B – Behaviour. Describe the behaviour observed (rather than the motivation)
I – Impact. Describe the impact that the behaviour had.
The second one is called BEAR (not that type of bear). This is what is means:
B – Behaviour. Give an example of the behaviour you wish to discuss “I have noticed that you were late 5 out of 6 times for our team meetings.”
E – Effect. You need to tell the employee what effect this has. “When you are not on time for our meetings, the team has to wait until you arrive. This causes the meeting to run later or means that we don’t have time to cover all of the topics”
A – Alternative. At this point you need to explain what alternative behaviour you wish to see. “I would like to see you arrive on time for all meetings. If you need us to change the start time of the meeting, please speak to me and if we can, we will adjust the times.”
R – Result. Explain to the employee
If you use either of these models, your feedback will be constructive and delivered in the best way. What you will have noticed in both of these models is that YOUR opinion isn’t factored in. While your opinion is important, it’s not relevant when giving feedback. It’s not going to help them to improve the situation or performance.
The only thing that you then need to do is watch your tone of voice and the choice of words. Lots of conflict arises from the way people say things and not what they say. It is really important that you keep a neutral tone of voice. If you become angry or accusatory when you’re giving feedback, the chances are that the employee will either speak to you in the same tone or they will switch off. Either way, the improvements you want, won’t happen.
Frequently Asked Questions on Giving Feedback
We have an open plan office and limited private spaces, so I tend to perch on the edge of their desk and give them feedback or have conversations with my staff – that’s OK isn’t it?
It is difficult when you work in an open plan environment especially if private space is at a premium. However, perching on the edge of their desk is not a great idea even if you speak quietly. It is still very public, and you can’t be certain when you start the conversation how they will react.
Plan the feedback and book a private space. Chats at the desk are fine for social discussions or checking up on work related progress and the like but not for giving feedback.
Can’t I just be totally honest with them?
Honesty is important but if what you mean by this is be blunt then no you are not advised to do this.
You can still get the message across in a calm neutral and diplomatic/empathetic way especially if you use one of the feedback models previously discussed.
We do an appraisal every 6 months so can’t I just give feedback then?
Appraisal are a great time to reflect on performance over the previous appraisal period but should not be the first time an employee hears feedback (unless the feedback is only available very close to the appraisal meeting, e.g. quarterly stats report)
Feedback should be timely and can then be discussed in an overview of performance at the appraisal.
They know if they are doing a good job so why do I have to tell them?
Yes, we advise you do.
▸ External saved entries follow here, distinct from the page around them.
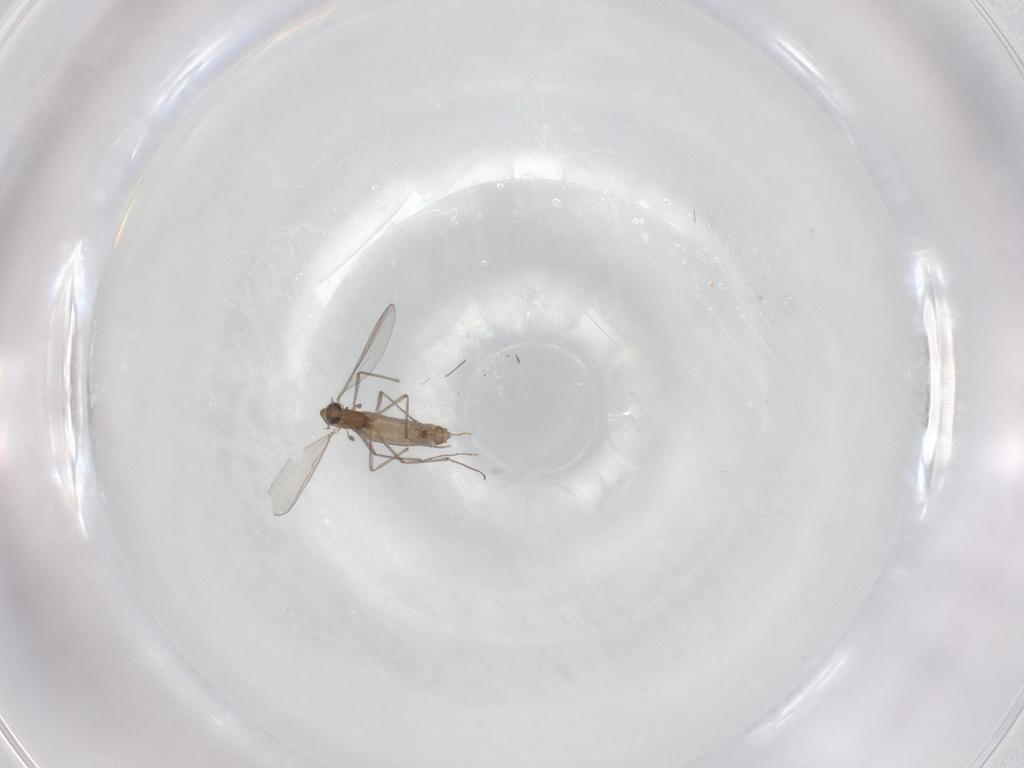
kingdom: Animalia
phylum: Arthropoda
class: Insecta
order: Diptera
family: Chironomidae
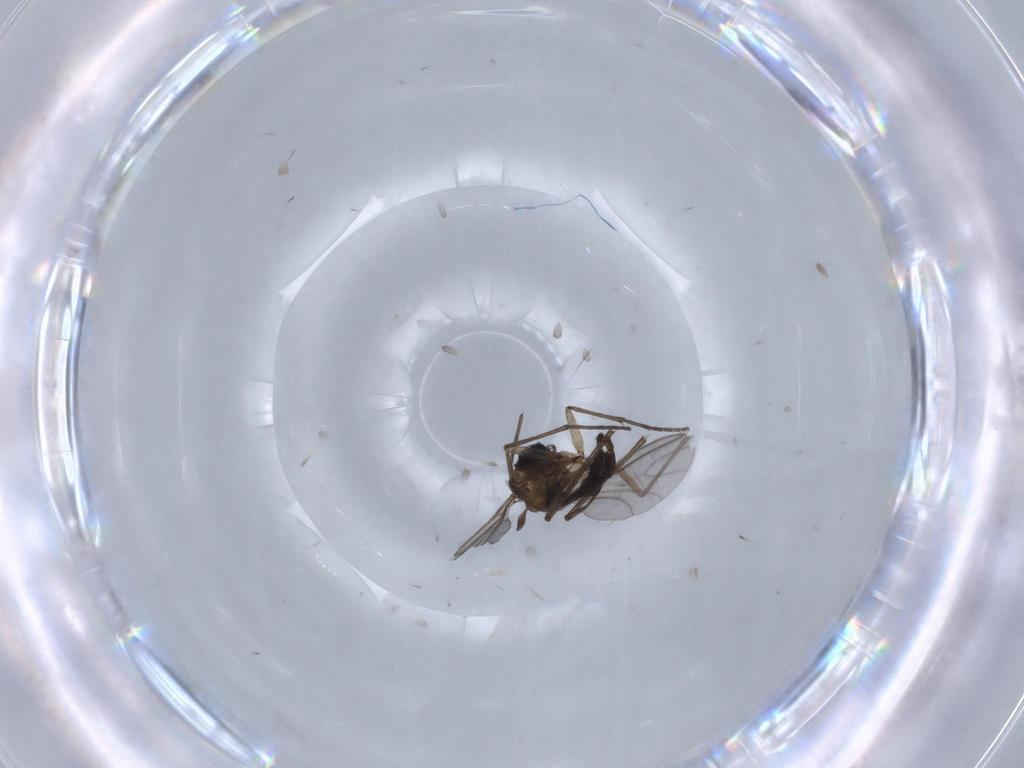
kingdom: Animalia
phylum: Arthropoda
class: Insecta
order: Diptera
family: Sciaridae
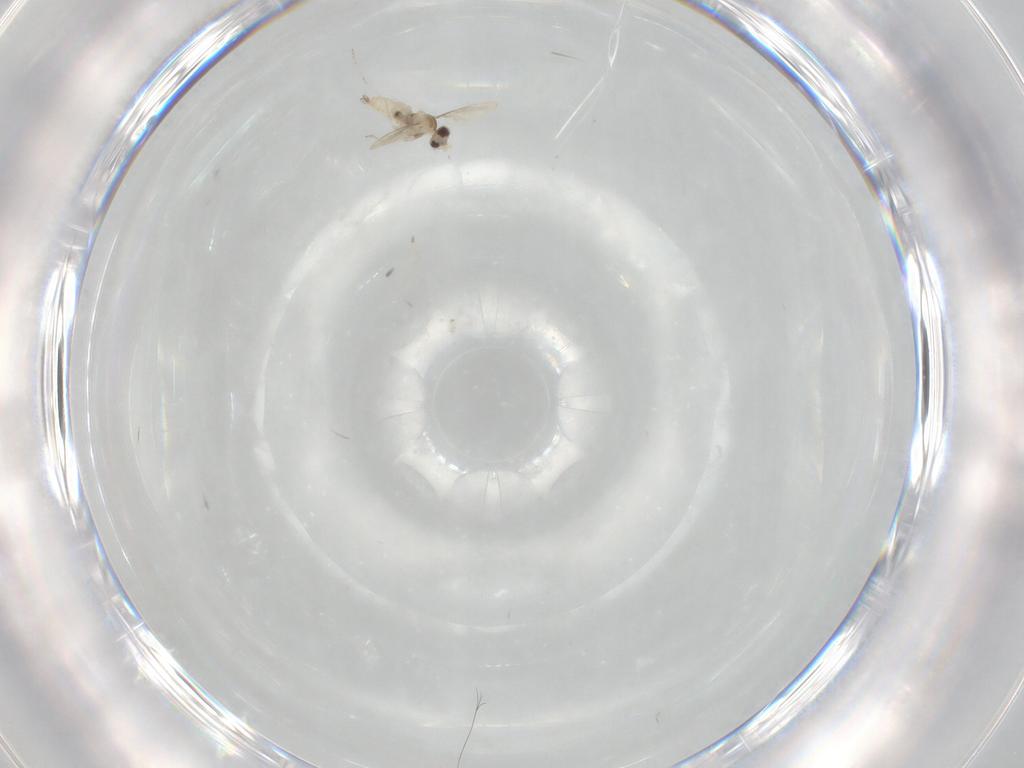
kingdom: Animalia
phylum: Arthropoda
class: Insecta
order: Diptera
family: Cecidomyiidae
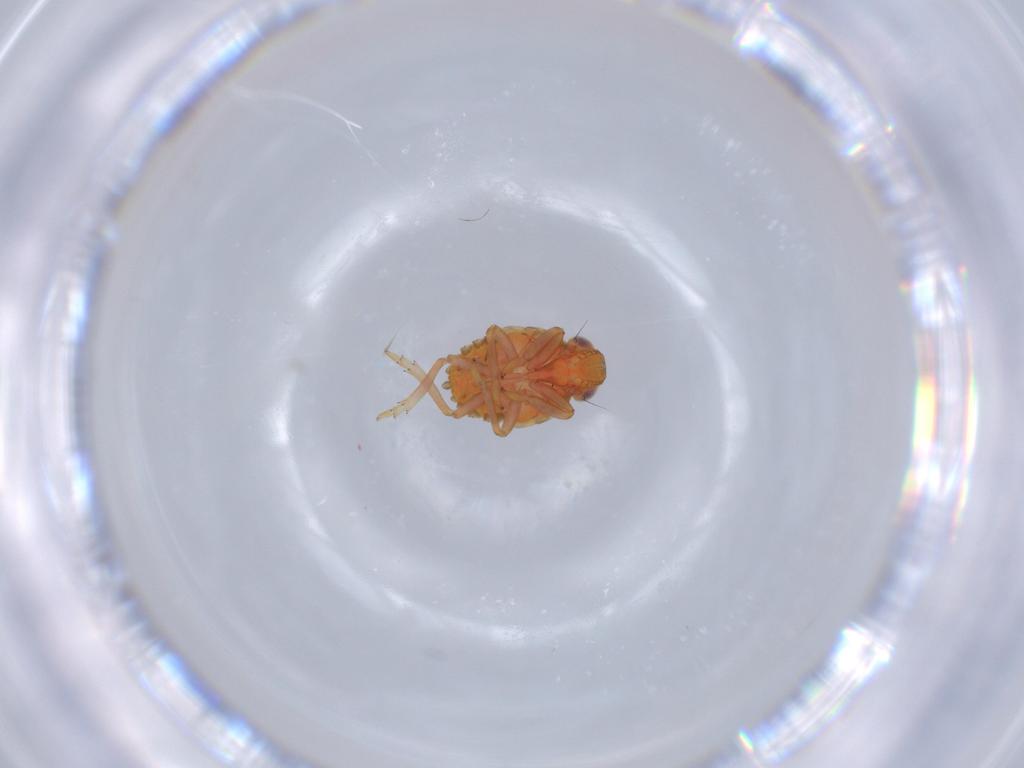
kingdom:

Everyone is different in terms of the amount of external verification they need. Positive feedback charges the employees ‘battery’ giving them energy (motivation, self esteem etc) to continue to perform to the highest standard and strive to do the best in their role.
Some people need this little and often, some only occasionally and they can keep running for a long time. Get to know your people and what they need to keep their batteries fully charged.